Salah satunya adalah Roma. Setelah memberlakukan tiket masuk di sejumlah objek bersejarah seperti Kuil Pantheon guna menjaga kelestarian bangunannya, melarang turis makan dan minum di area Trevi Fountain dan Spanish Steps, hingga membatasi konsumsi dan penjualan alkohol, dan melarang turis mengonsumsi minuman dengan kemasan kaca di area publik, seperti taman, jalan raya, dan transportasi umum. Hal tersebut dilakukan demi menertibkan sikap turis—melihat banyak destinasi wisata yang rusak akibat ulah wisatawan tak bertanggung jawab.

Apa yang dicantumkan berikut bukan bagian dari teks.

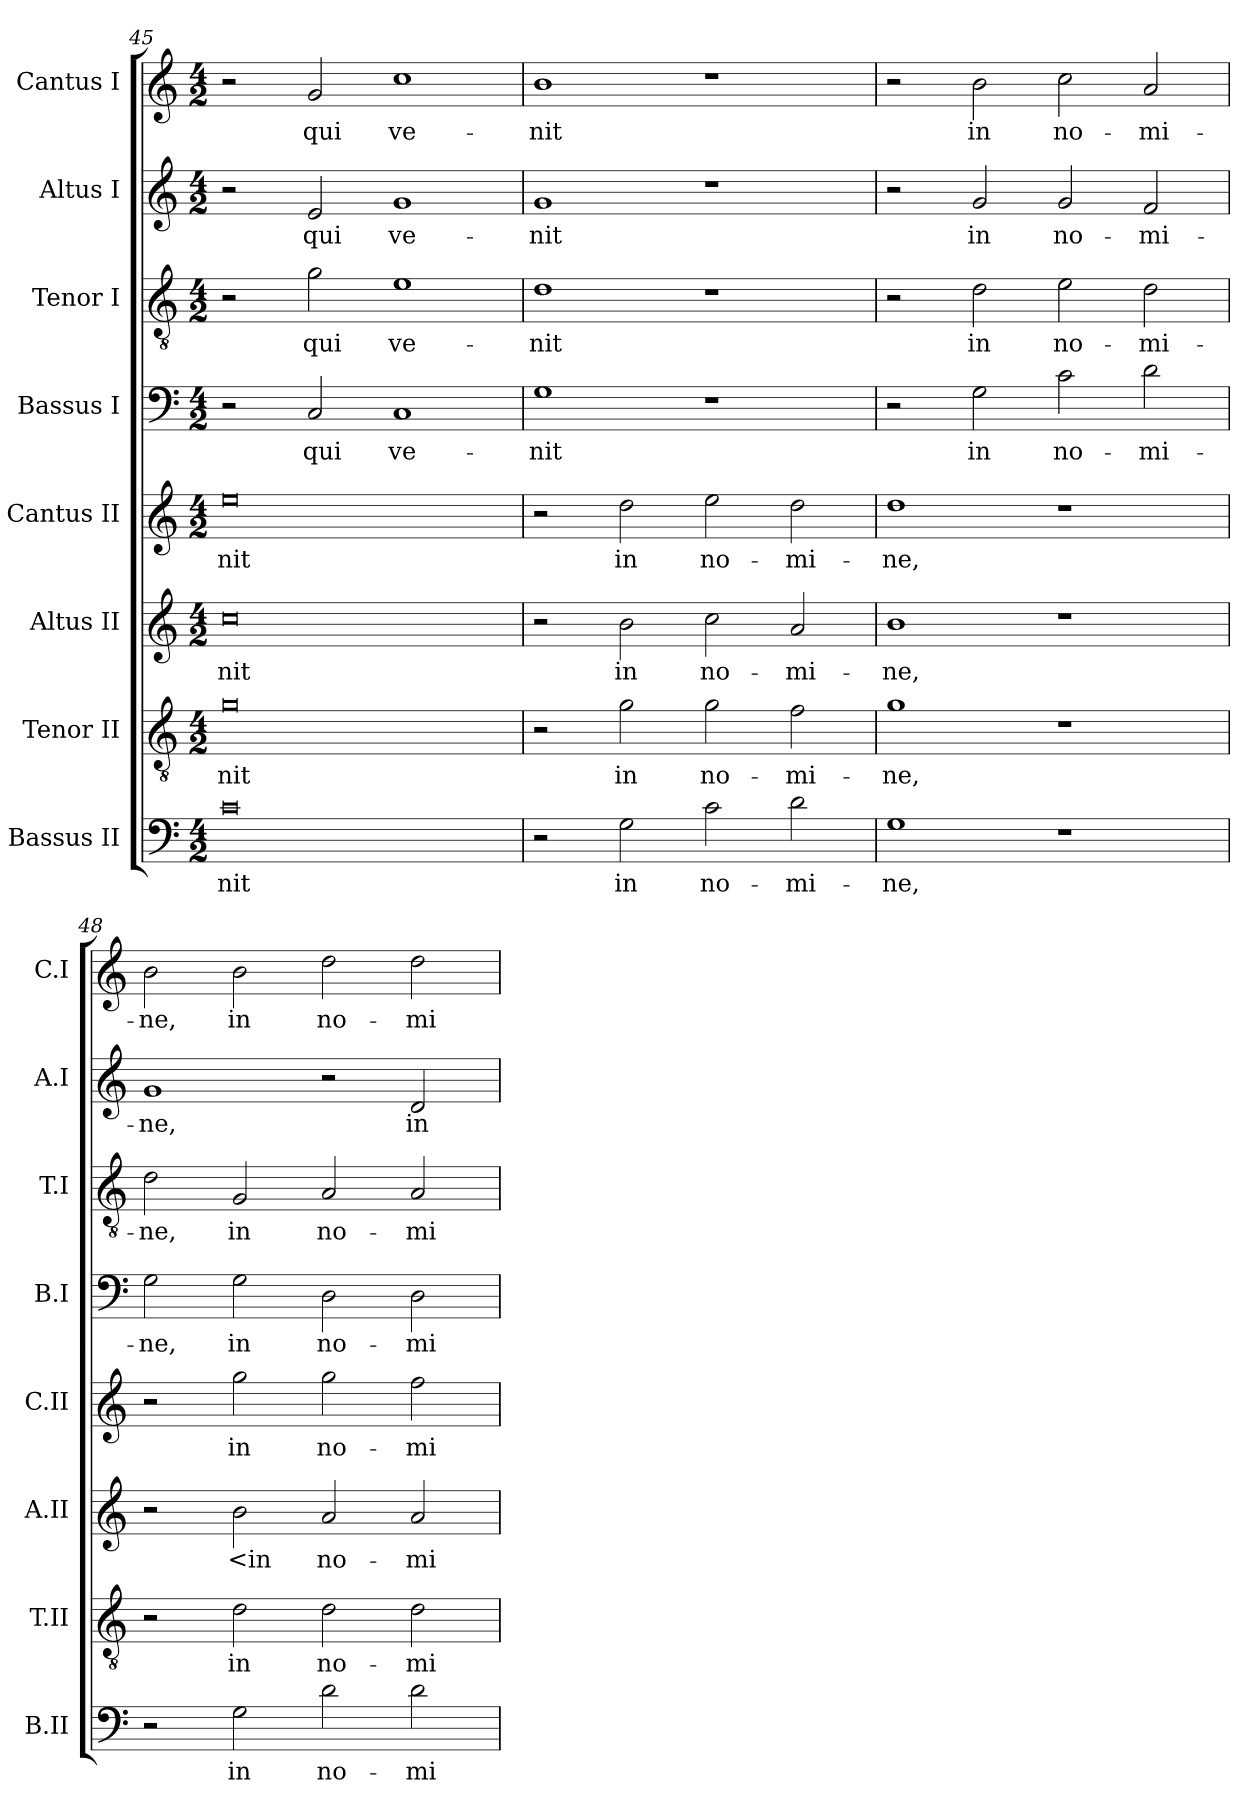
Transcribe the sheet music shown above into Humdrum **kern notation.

**kern	**text	**kern	**text	**kern	**text	**kern	**text	**kern	**text	**kern	**text	**kern	**text	**kern	**text
*part8	*part8	*part7	*part7	*part6	*part6	*part5	*part5	*part4	*part4	*part3	*part3	*part2	*part2	*part1	*part1
*staff8	*staff8	*staff7	*staff7	*staff6	*staff6	*staff5	*staff5	*staff4	*staff4	*staff3	*staff3	*staff2	*staff2	*staff1	*staff1
*I"Bassus II	*	*I"Tenor II	*	*I"Altus II	*	*I"Cantus II	*	*I"Bassus I	*	*I"Tenor I	*	*I"Altus I	*	*I"Cantus I	*
*I'B.II	*	*I'T.II	*	*I'A.II	*	*I'C.II	*	*I'B.I	*	*I'T.I	*	*I'A.I	*	*I'C.I	*
*clefF4	*	*clefGv2	*	*clefG2	*	*clefG2	*	*clefF4	*	*clefGv2	*	*clefG2	*	*clefG2	*
*	*	*ITrd7c12	*	*	*	*	*	*	*	*ITrd7c12	*	*	*	*	*
*k[]	*	*k[]	*	*k[]	*	*k[]	*	*k[]	*	*k[]	*	*k[]	*	*k[]	*
*C:	*	*C:	*	*C:	*	*C:	*	*C:	*	*C:	*	*C:	*	*C:	*
*M4/2	*	*M4/2	*	*M4/2	*	*M4/2	*	*M4/2	*	*M4/2	*	*M4/2	*	*M4/2	*
=45	=45	=45	=45	=45	=45	=45	=45	=45	=45	=45	=45	=45	=45	=45	=45
0c\	-nit	0G\	-nit	0cc\	-nit	0ee\	-nit	2r	.	2r	.	2r	.	2r	.
.	.	.	.	.	.	.	.	2C/	qui	2G\	qui	2e/	qui	2g/	qui
.	.	.	.	.	.	.	.	1C/	ve-	1E\	ve-	1g/	ve-	1cc\	ve-
=46	=46	=46	=46	=46	=46	=46	=46	=46	=46	=46	=46	=46	=46	=46	=46
2r	.	2r	.	2r	.	2r	.	1G\	-nit	1D\	-nit	1g/	-nit	1b\	-nit
2G\	in	2G\	in	2b\	in	2dd\	in	.	.	.	.	.	.	.	.
2c\	no-	2G\	no-	2cc\	no-	2ee\	no-	1r	.	1r	.	1r	.	1r	.
2d\	-mi-	2F\	-mi-	2a/	-mi-	2dd\	-mi-	.	.	.	.	.	.	.	.
=47	=47	=47	=47	=47	=47	=47	=47	=47	=47	=47	=47	=47	=47	=47	=47
1G\	-ne,	1G\	-ne,	1b\	-ne,	1dd\	-ne,	2r	.	2r	.	2r	.	2r	.
.	.	.	.	.	.	.	.	2G\	in	2D\	in	2g/	in	2b\	in
1r	.	1r	.	1r	.	1r	.	2c\	no-	2E\	no-	2g/	no-	2cc\	no-
.	.	.	.	.	.	.	.	2d\	-mi-	2D\	-mi-	2f/	-mi-	2a/	-mi-
=48	=48	=48	=48	=48	=48	=48	=48	=48	=48	=48	=48	=48	=48	=48	=48
2r	.	2r	.	2r	.	2r	.	2G\	-ne,	2D\	-ne,	1g/	-ne,	2b\	-ne,
2G\	in	2D\	in	2b\	<in	2gg\	in	2G\	in	2GG/	in	.	.	2b\	in
2d\	no-	2D\	no-	2a/	no-	2gg\	no-	2D\	no-	2AA/	no-	2r	.	2dd\	no-
2d\	-mi-	2D\	-mi-	2a/	-mi-	2ff\	-mi-	2D\	-mi-	2AA/	-mi-	2d/	in	2dd\	-mi-
=	=	=	=	=	=	=	=	=	=	=	=	=	=	=	=
*-	*-	*-	*-	*-	*-	*-	*-	*-	*-	*-	*-	*-	*-	*-	*-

Baru-baru ini, pihak pengelola Trevi Fountain kembali berencana mempertimbangkan beberapa kebijakan baru perihal pengelolaan salah satu landmark wisata paling terkenal di Italia ini. Banyaknya wisatawan yang datang berkunjung setiap harinya ke kawasan air mancur yang dirancang oleh arsitek Italia Nicola Salvi tersebut kerap menyebabkan kemacetan. Bahkan, saking ramainya, pihak pengelola mengkhawatirkan bakal terjadi kerusakan di area air mancur ini, karena banyaknya wisatawan yang duduk—bahkan berdiri—di pinggir kolam demi memperoleh foto yang sempurna.

Baca juga: 5 Upaya Venesia dalam Melawan Arus Turis; Pantai di Italia Terapkan Tarif Masuk

Oleh karena itu, mereka ingin membangun penghalang di sekitar air mancur, sehingga wisatawan tidak dapat duduk di atas marmer atau masuk ke dalam air. Selain itu, aturan baru ini akan membatasi turis yang diizinkan masuk ke dalam Piazza, serta menempatkan satu atau dua polisi di lima akses masuk menuju Piazza.

Aturan baru ini bertujuan untuk memberikan keamanan yang lebih baik bagi wisatawan, melindungi turis dari pencopet, serta menghentikan kegiatan komersial illegal yang sering terjadi di depan air mancur.